:: Deine Aufgaben ::
#1 Gib aus dem Codeauszug zum DWH den Teil wortgetreu aus, der bei den Worten "items = [i for" beginnt und nach den Worten "count = item_count.to_frame()" endet.
#2 Welchen Standardwert hat der Parameter encoding der Funktion read_html_file im Codeauszug zum DWH?

:: Ausgewählter Abschnitt ::
══════════════════════════════

# DWH bauen

# Import

In [None]:
import os
from datetime import datetime
import pandas as pd
import requests
from bs4 import BeautifulSoup
from glob import glob
from sqlalchemy import create_engine

In [None]:
stopwords_url = "https://raw.githubusercontent.com/solariz/german_stopwords/master/german_stopwords_full.txt"
stopwords_list = requests.get(stopwords_url, allow_redirects=True).text.split("\n")[9:]

# Funktionen definieren

In [1]:
def read_html_file(file_name, encoding="utf-8"):
    with open(file_name, "r", encoding=encoding) as f:
        text = f.read()
    return text


def process_html(text):
    text = BeautifulSoup(text, "html.parser").text
    items = text.replace("\n", " ").replace("\t", " ").lower().split(" ")
    items = [i for i in items if len(i) > 2 and i not in stopwords_list]
    return items

def parse_html(name, date, file_name, encoding):
    content = read_html_file(file_name, encoding)
    soup = BeautifulSoup(content, "html.parser")
    text = soup.text
    items = process_html(text)
    item_count = pd.Series(items).value_counts()
    count = item_count.to_frame()

══════════════════════════════

:: Datenauszüge ::
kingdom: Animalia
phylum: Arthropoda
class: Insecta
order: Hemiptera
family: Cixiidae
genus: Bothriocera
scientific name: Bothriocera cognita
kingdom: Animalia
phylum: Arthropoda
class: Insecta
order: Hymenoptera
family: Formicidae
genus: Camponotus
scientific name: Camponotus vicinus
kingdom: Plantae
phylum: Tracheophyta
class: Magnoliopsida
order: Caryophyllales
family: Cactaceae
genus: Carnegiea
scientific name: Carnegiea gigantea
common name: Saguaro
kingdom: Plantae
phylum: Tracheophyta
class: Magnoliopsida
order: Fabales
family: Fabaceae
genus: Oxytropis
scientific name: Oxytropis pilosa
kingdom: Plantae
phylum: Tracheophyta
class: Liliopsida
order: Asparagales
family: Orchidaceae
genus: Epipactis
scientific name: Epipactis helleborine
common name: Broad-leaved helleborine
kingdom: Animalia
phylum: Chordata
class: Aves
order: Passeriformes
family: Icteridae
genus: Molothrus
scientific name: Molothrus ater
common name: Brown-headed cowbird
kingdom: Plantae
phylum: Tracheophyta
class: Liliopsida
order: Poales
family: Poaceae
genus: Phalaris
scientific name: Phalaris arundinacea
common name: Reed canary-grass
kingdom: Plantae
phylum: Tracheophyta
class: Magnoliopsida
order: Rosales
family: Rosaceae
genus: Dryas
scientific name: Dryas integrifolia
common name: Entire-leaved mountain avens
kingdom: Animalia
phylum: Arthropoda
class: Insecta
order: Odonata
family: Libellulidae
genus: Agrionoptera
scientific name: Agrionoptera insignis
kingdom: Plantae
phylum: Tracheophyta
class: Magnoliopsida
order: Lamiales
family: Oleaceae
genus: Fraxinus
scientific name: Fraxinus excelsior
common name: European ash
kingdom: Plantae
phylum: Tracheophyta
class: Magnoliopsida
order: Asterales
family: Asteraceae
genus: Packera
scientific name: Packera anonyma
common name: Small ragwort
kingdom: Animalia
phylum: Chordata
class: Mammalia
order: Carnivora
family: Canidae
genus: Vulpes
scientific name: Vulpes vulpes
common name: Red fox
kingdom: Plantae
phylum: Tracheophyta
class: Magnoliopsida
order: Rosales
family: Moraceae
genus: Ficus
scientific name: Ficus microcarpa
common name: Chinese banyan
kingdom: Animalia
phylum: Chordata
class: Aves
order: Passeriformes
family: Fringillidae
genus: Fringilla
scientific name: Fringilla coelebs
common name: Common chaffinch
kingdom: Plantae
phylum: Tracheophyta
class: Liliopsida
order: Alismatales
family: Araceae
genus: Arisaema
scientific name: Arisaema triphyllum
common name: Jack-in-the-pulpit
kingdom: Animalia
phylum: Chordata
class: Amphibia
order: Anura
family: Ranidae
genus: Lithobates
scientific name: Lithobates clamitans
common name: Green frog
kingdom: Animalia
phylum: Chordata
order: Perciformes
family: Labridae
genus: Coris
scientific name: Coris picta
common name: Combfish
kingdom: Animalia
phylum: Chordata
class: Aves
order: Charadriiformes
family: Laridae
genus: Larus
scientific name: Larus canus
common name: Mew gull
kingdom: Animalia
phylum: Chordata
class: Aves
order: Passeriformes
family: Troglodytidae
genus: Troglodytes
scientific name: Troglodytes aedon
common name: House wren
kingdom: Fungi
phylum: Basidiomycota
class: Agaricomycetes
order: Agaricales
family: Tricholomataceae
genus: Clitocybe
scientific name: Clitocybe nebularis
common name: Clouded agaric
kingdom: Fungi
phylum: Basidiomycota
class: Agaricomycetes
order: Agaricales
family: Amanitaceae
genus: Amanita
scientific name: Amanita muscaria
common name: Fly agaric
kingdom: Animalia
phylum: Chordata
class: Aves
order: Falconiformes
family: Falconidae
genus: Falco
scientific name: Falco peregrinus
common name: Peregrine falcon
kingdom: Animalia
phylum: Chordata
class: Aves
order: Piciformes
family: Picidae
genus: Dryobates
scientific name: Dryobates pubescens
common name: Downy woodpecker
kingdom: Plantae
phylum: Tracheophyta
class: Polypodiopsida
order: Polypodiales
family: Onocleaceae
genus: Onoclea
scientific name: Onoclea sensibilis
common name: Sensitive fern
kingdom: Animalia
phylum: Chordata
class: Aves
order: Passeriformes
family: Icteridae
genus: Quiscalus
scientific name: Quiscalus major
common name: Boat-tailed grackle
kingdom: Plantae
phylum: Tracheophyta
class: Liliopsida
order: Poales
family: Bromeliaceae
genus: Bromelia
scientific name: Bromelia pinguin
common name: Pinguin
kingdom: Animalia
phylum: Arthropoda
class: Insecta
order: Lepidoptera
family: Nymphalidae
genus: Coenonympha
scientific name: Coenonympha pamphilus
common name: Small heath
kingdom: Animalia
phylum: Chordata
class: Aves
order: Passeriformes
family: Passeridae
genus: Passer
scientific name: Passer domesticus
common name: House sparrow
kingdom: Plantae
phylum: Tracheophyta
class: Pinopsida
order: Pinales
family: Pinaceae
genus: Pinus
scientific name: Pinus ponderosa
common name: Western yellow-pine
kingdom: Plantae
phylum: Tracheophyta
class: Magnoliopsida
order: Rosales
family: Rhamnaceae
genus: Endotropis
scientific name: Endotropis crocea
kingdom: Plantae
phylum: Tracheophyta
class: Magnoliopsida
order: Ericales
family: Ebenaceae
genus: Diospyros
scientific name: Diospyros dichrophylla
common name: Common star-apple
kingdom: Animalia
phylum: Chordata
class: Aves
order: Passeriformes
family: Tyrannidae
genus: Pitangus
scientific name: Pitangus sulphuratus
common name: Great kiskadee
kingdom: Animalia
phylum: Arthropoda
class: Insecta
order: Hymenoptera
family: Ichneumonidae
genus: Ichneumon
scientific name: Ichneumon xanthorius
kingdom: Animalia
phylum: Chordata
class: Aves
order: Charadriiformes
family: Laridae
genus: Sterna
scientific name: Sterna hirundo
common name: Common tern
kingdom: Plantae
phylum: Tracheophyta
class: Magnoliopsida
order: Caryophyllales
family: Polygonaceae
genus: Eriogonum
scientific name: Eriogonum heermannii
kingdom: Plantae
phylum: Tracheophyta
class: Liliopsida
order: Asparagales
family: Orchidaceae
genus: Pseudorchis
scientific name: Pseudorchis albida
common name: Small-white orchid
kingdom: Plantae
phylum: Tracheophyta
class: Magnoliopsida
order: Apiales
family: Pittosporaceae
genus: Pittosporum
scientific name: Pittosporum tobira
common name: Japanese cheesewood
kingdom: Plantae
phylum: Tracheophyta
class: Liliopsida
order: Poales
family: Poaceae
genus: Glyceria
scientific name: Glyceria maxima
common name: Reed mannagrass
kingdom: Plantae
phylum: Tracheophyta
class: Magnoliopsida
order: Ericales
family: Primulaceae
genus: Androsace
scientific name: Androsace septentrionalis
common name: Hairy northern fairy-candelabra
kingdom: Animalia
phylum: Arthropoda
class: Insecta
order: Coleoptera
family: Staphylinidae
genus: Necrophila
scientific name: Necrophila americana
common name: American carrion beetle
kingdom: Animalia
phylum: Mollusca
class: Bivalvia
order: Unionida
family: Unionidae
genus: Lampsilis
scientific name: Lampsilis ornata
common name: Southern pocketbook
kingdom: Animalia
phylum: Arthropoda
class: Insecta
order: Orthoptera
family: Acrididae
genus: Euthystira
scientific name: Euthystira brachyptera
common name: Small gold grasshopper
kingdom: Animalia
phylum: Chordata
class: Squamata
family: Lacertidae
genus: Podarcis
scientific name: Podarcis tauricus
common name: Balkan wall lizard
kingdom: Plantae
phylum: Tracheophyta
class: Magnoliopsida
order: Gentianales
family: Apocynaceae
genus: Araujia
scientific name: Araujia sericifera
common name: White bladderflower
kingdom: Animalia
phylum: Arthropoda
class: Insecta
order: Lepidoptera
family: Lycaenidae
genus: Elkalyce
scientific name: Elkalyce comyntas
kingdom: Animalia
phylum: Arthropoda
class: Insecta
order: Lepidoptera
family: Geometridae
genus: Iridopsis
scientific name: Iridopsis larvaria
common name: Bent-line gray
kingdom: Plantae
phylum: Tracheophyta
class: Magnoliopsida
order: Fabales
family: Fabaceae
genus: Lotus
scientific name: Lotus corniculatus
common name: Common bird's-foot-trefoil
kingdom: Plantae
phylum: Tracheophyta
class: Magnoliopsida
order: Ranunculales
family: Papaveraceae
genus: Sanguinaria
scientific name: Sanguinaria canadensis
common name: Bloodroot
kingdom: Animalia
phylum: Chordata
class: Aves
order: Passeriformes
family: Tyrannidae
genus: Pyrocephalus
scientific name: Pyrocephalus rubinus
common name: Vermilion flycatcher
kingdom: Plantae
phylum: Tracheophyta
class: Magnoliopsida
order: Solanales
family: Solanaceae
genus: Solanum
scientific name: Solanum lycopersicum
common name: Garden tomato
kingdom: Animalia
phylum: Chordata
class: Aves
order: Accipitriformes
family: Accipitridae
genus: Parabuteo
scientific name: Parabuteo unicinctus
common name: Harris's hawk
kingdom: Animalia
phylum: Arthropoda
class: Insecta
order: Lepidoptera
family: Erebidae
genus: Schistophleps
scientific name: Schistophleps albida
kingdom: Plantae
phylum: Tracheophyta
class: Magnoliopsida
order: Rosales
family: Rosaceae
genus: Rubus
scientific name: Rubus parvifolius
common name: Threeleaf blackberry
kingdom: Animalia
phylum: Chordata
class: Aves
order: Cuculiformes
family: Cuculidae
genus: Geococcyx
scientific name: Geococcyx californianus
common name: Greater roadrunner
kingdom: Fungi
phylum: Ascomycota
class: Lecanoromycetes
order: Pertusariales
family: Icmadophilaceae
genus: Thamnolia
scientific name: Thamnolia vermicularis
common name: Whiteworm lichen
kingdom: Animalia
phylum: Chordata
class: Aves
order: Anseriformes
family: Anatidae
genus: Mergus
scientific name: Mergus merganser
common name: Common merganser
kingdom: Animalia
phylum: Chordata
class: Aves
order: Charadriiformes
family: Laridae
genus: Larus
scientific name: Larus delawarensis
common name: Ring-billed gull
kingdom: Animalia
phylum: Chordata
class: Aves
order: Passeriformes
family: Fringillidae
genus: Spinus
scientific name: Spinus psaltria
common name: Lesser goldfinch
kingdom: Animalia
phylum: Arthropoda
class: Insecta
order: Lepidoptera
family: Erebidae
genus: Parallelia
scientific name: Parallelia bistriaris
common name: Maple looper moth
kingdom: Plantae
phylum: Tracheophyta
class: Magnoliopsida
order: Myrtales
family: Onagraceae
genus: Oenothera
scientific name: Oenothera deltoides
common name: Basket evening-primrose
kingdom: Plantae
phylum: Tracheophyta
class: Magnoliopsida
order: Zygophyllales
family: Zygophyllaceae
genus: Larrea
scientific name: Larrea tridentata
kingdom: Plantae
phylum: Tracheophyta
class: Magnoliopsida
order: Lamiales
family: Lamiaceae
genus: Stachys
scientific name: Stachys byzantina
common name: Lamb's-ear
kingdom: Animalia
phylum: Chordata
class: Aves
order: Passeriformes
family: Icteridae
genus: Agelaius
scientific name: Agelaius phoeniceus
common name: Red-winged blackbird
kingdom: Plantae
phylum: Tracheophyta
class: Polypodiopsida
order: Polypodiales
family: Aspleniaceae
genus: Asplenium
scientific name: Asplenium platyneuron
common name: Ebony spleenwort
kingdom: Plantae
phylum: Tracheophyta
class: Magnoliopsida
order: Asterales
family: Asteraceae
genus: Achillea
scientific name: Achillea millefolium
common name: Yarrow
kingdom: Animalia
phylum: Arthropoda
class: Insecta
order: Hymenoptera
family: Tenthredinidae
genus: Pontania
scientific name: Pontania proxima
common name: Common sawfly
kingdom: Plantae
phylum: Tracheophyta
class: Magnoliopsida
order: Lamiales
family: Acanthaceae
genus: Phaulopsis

══════════════════════════════

:: Lösungen ::
#1
items = [i for i in items if len(i) > 2 and i not in stopwords_list]
    return items

def parse_html(name, date, file_name, encoding):
    content = read_html_file(file_name, encoding)
    soup = BeautifulSoup(content, "html.parser")
    text = soup.text
    items = process_html(text)
    item_count = pd.Series(items).value_counts()
    count = item_count.to_frame()

#2 Der Standardwert ist "utf-8".